As we walk out, Fly sniffs here and there and doesn't look at the sheep maybe 400 yards below us in the mouth of a draw. Might be a fence somewhere between us and those buttes on the horizon.

 

Fly's been running like sheepdog trials are for dogs who enjoy them who apparently aren't Fly.

 

So I set her up on my right side and send her and she zips off 90 degrees (45 is what one expects) and then I spot the big flock, maybe three miles away behind the ridge she disappears over.

 

Nothing to do but scan the horizons and wait. She has worked a Scottish hill lambing and knows how to find sheep. She's out there somewhere in this huge unfenced Wyoming landscape.

 

There she is: maybe half a mile to the right of the sheep dippping in and out of a brushy coulee. I guess she remembers where the trial sheep are - certainly she can't see them - because she ends just where she should be and I blow a "Down" so she remembers there's two of us out here today. Hope springs eternal. When they lift, they bolt and she can't catch or turn them - her humungous outrun took the steam out of her.
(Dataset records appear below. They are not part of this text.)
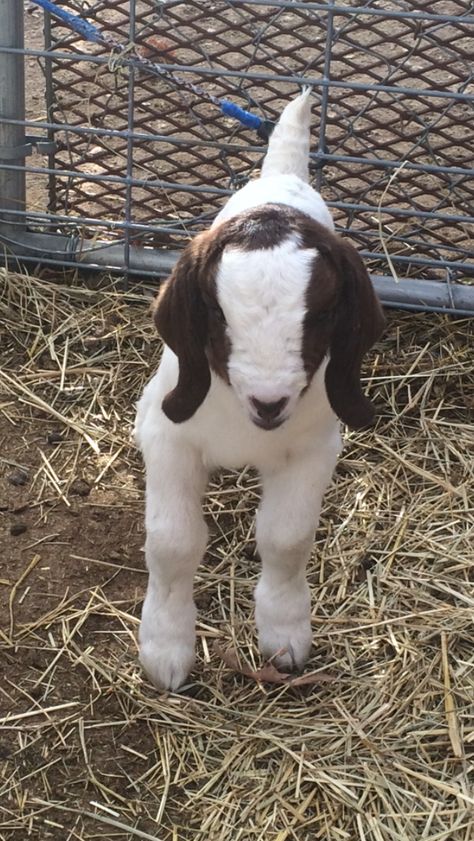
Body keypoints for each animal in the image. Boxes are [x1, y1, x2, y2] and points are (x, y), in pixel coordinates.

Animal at [134, 88, 386, 688]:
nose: (269, 403)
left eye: (322, 315)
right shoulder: (169, 436)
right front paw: (166, 648)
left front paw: (284, 634)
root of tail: (281, 181)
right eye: (217, 313)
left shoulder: (315, 448)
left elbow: (286, 538)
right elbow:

But she gets them to me somehow and they bolt up the hill behind the post and one here! Another there! Two trying their luck! but Fly catches them and starts the drive and there is absolutely no way Fly is going to lose control again - okay for her but I can't steer too good when the wheel is locked.

 

So, with cajoling and commands, she makes it around to the shedding ring. She draws confidence from me inbye and isn't the same dog who locked up on the drive. Quick 2/2 shed on the head and the judge calls it. I don't know which part of the pen is the gate but get it open while she's regathering and we have them in the mouth and pennable when time is called.

 

So. One more trial Saturday and we start home: Rapid City, Red Wing, Indianapolis and Virginia. Fly and I have done poorly on this trip except for bright moments when we've been right as rain and when like todays crazy humungous outrun Fly's been beautiful.

 

The last time I had Elk steak was in a tiny camper below Montana's Gravely Range with a rancher and a Peruvian sheepherder who didn't speak english. I cooked the steaks that night and they were fine. The restaurant elk steak I ordered was overcooked, tough and expensive but Fly thought it was just fine.